Marco Legal dos Games – Segunda Parte: Enquadramento e Requisitos para que as Empresas Desenvolvedoras de Jogos Usufruam da Lei

Sumário

 

*Otávio Ronchi

 

Do enquadramento dos profissionais

 

A Lei dos Jogos Eletrônicos estabelece diretrizes importantes para a indústria de jogos, visando proteger os direitos das crianças e adolescentes, bem como promover a transparência e a segurança nas interações online. Além disso, a lei reconhece os profissionais envolvidos no desenvolvimento de jogos e oferece incentivos para sua atuação.

De acordo com o Artigo 7º da Lei, as empresas desenvolvedoras de jogos eletrônicos são consideradas organizações empresariais e societárias cujo objetivo é criar jogos eletrônicos. Essa definição abrange uma ampla gama de empresas que atuam na concepção, produção e distribuição de jogos.

Para garantir a qualidade e a diversidade dos jogos, a lei reconhece os profissionais da área de jogos eletrônicos.. Esses profissionais são essenciais para o desenvolvimento de jogos de alta qualidade, e incluem o artista visual para jogos, o artista de áudio para jogos, o designer de narrativa de jogos, o designer de jogos, o programador de jogos, o testador de jogos e o produtor de jogos.

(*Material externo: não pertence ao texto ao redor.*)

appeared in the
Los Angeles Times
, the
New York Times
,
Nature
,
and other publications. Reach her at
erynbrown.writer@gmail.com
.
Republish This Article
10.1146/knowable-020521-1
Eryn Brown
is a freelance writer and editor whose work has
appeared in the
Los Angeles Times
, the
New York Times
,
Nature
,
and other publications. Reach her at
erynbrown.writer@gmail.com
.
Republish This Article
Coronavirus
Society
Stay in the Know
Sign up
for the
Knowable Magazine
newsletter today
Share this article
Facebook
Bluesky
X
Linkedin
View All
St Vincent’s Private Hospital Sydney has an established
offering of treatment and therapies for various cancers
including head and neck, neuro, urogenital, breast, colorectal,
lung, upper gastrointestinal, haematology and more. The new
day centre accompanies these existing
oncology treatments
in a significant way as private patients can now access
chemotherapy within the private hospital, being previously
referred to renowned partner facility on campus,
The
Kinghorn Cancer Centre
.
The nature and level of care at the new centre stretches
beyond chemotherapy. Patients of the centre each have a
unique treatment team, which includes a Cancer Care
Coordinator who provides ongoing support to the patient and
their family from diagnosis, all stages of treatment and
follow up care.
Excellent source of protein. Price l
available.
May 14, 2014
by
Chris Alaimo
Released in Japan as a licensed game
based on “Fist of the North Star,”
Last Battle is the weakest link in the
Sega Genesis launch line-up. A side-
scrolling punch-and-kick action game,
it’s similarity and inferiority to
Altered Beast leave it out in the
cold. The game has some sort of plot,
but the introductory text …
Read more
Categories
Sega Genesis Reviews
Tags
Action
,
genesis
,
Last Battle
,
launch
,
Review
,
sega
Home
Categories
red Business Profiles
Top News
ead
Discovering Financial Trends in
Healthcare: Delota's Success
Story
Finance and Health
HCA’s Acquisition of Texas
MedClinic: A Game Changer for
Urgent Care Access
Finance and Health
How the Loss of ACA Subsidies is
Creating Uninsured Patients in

          1. O artista visual para jogos é responsável por criar elementos visuais, estáticos ou dinâmicos, que compõem a experiência visual dos jogos eletrônicos. Eles desenvolvem personagens, cenários, objetos e interfaces gráficas, contribuindo para a imersão e a estética do jogo.
          2. O artista de áudio para jogos desempenha um papel crucial na concepção e implementação dos elementos sonoros nos jogos eletrônicos. Eles criam trilhas sonoras, efeitos sonoros e diálogos que enriquecem a experiência auditiva dos jogadores, criando atmosferas imersivas e vívidas. 
          3. O designer de narrativa de jogos é responsável por conceber, projetar e desenvolver a narrativa, a história e a estrutura narrativa dos jogos eletrônicos. Eles trabalham na criação de enredos cativantes, personagens envolventes e arcos narrativos que impulsionam a progressão do jogo. 
          4. Os designers de jogos são especializados em conceber, projetar, corrigir, balancear, aprimorar e expandir a experiência interativa dos jogos eletrônicos. Eles são responsáveis por definir as mecânicas de jogo, os desafios, as recompensas e as interações que os jogadores encontrarão ao longo do jogo. 
          5. Os programadores de jogos desempenham um papel fundamental no desenvolvimento dos jogos eletrônicos. Eles são responsáveis por escrever o código que permite o funcionamento dos jogos, implementando as mecânicas de jogo, a inteligência artificial, a física e outros aspectos técnicos. 
          6. Os testadores de jogos desempenham um papel crítico na garantia da qualidade dos jogos eletrônicos. Eles testam os jogos em desenvolvimento, identificando falhas, bugs e gargalos que possam comprometer a experiência do jogador. Seu trabalho contribui para aprimorar a jogabilidade, a estabilidade e a usabilidade dos jogos. 
          7. Por fim, os produtores de jogos têm a responsabilidade de liderar e supervisionar o desenvolvimento de jogos eletrônicos, desde a concepção até o lançamento. Eles coordenam equipes, gerenciam prazos e recursos, e garantem que o jogo seja concluído com sucesso, atendendo às expectativas dos jogadores e das empresas.

 

A Lei também estabelece que os profissionais da área de jogos eletrônicos podem se beneficiar das Leis Complementares que regem a constituição de microempresas, empresas de pequeno porte e microempreendedores individuais (MEI). Essas leis oferecem incentivos e simplificações no registro e na atuação desses profissionais, estimulando o crescimento e o desenvolvimento do setor.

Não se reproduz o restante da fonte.